- Supreme Court of Canada

Hearing: January 26, 27, 28, 1977 Judgment: November 30, 1977
- Full case name: Capital Cities Communications Inc., Taft Broadcasting Company and WBEN, Inc. v. Canadian Radio-Television Commission
- Citations: [1978] 2 S.C.R. 141
- Prior history: Appeal from Federal Court of Appeal
- Ruling: cable television as well as broadcast television, are the jurisdiction of the federal government

Court membership
- Chief Justice: Bora Laskin Puisne Justices: Ronald Martland, Roland Ritchie, Wishart Spence, Louis-Philippe Pigeon, Brian Dickson, Jean Beetz, Willard Estey, Yves Pratte

Reasons given
- Majority: Laskin C.J., joined by Martland, Judson, Ritchie, Spence and Dickson JJ.
- Dissent: Pigeon J., joined by Beetz and de Grandpré JJ.

= Capital Cities Communications Inc v Canadian Radio-Television Commission =

Capital Cities Communications v.
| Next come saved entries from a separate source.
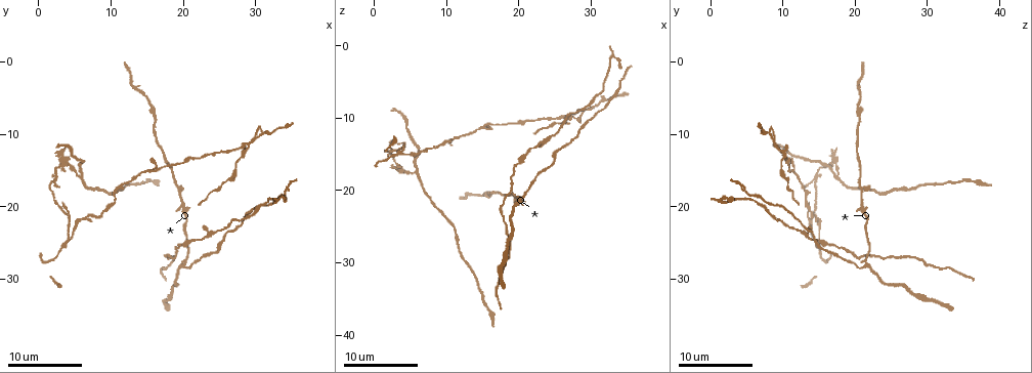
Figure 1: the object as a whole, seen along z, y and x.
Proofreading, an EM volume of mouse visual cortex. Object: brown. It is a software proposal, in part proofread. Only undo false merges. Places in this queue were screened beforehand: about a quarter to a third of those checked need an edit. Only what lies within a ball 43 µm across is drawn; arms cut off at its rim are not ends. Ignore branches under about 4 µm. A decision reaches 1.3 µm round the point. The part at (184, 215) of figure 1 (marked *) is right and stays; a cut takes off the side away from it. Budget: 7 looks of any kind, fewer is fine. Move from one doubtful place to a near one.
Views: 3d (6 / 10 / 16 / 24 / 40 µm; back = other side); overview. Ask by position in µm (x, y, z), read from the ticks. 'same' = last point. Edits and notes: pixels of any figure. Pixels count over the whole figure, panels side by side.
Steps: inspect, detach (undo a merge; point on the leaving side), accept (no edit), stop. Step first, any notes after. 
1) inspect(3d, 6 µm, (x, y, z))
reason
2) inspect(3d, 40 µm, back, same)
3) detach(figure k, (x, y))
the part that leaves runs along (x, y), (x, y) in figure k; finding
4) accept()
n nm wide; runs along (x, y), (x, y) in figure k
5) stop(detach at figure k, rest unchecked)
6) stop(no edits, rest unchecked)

inspect(3d, 6 µm, (20.5, 27.5, 21.5))
four arms meet

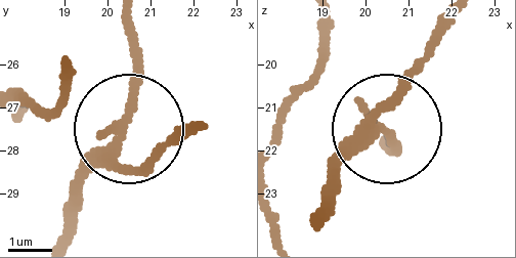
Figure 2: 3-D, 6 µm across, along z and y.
inspect(3d, 6 µm, back, same)

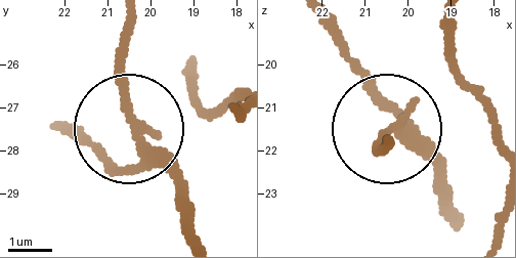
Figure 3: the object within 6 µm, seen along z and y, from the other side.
accept()
230 nm wide; runs along (387, 145), (377, 138), (395, 113), (358, 72) in figure 3; continuous, no second cell

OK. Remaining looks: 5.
inspect(3d, 10 µm, (24.0, 24.0, 13.0))
side arm on a straight run

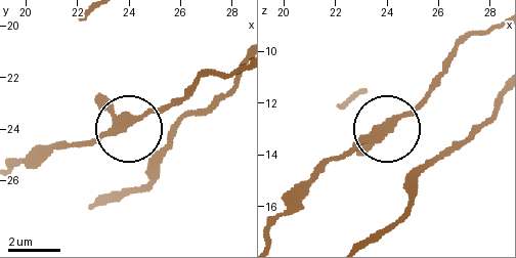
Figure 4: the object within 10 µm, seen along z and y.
inspect(3d, 6 µm, (23.7, 23.8, 13.2))
zoom in

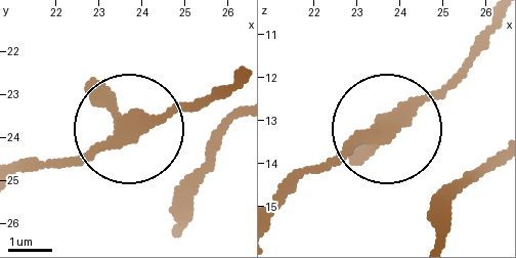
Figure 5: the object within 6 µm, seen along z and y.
accept()
330 nm wide; runs along (282, 194), (414, 117), (465, 66) in figure 5; continuous, no second cell

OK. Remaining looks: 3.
inspect(3d, 6 µm, (16.0, 8.0, 20.5))
sudden change in width

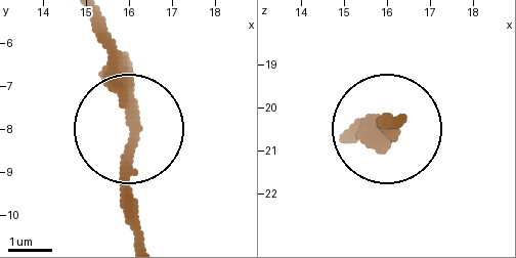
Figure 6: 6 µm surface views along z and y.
inspect(3d, 6 µm, back, (16.10, 7.90, 20.60))

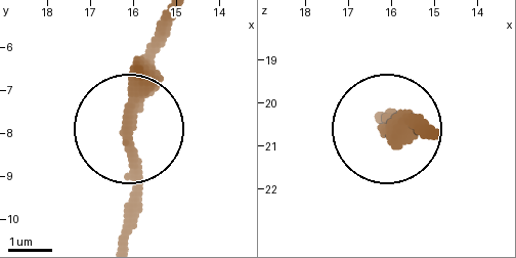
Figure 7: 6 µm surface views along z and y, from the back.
accept()
runs along (120, 241), (138, 174), (127, 86), (161, 24) in figure 7; all the same cell

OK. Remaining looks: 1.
inspect(3d, 16 µm, (29.0, 21.0, 8.5))
thick turns thin

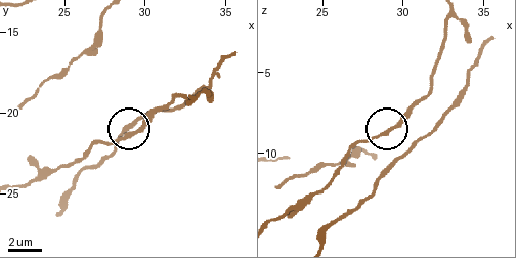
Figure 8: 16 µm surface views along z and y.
accept()
one cell here

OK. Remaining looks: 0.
stop(no edits, rest unchecked)

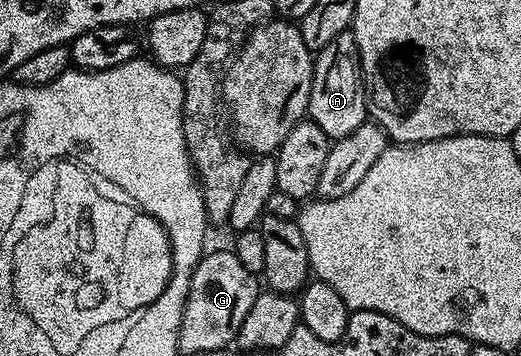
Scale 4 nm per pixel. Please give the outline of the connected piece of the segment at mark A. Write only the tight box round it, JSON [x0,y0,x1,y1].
[307,29,368,141]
CRTC (1977), [1978] 2 S.C.R. 141 is a Supreme Court of Canada decision on the legislative jurisdiction of cable television. Chief Justice Laskin, writing for the majority of the Court, held that all television, even where exclusively produced and distributed within the province, fell within the definition of a federal undertaking under section 92(10)(a) of the Constitution Act, 1867.

Rogers Cable provided a subscription cable television service which included access to American television stations. In 1974, the Canadian Radio-Television Commission (by the time of the decision renamed the Canadian Radio-television and Telecommunications Commission, in both cases abbreviated CRTC), a federal regulatory agency, permitted Rogers to randomly replace selected commercial messages on the American stations it carried with its own promotional messages, after turning down a request for the cable provider to sell advertising time of its own on the stations, though leaving open the possibility of partnering with Canadian stations to do so. The CRTC's better-known simultaneous substitution policy, involving full replacements of American broadcasts with Canadian broadcasts of the same programs, was not mentioned in the decision.

The owners of three Buffalo, New York, television stations affected by the decision—Capital Cities Communications, owner of WKBW-TV; Taft Broadcasting, which owned WGR-TV; and the local owners of WBEN-TV—opposed any replacements of their advertising, and challenged the commission's jurisdiction in this matter.

The issue before the Court was whether the federal government had legislative jurisdiction over the content of cable television.

Laskin held that both cable and broadcast television were both within the jurisdiction of the federal government.

This decision was released along with the accompanying case Dionne v. Quebec (Public Service Board) [1978] 2 S.C.R. 191.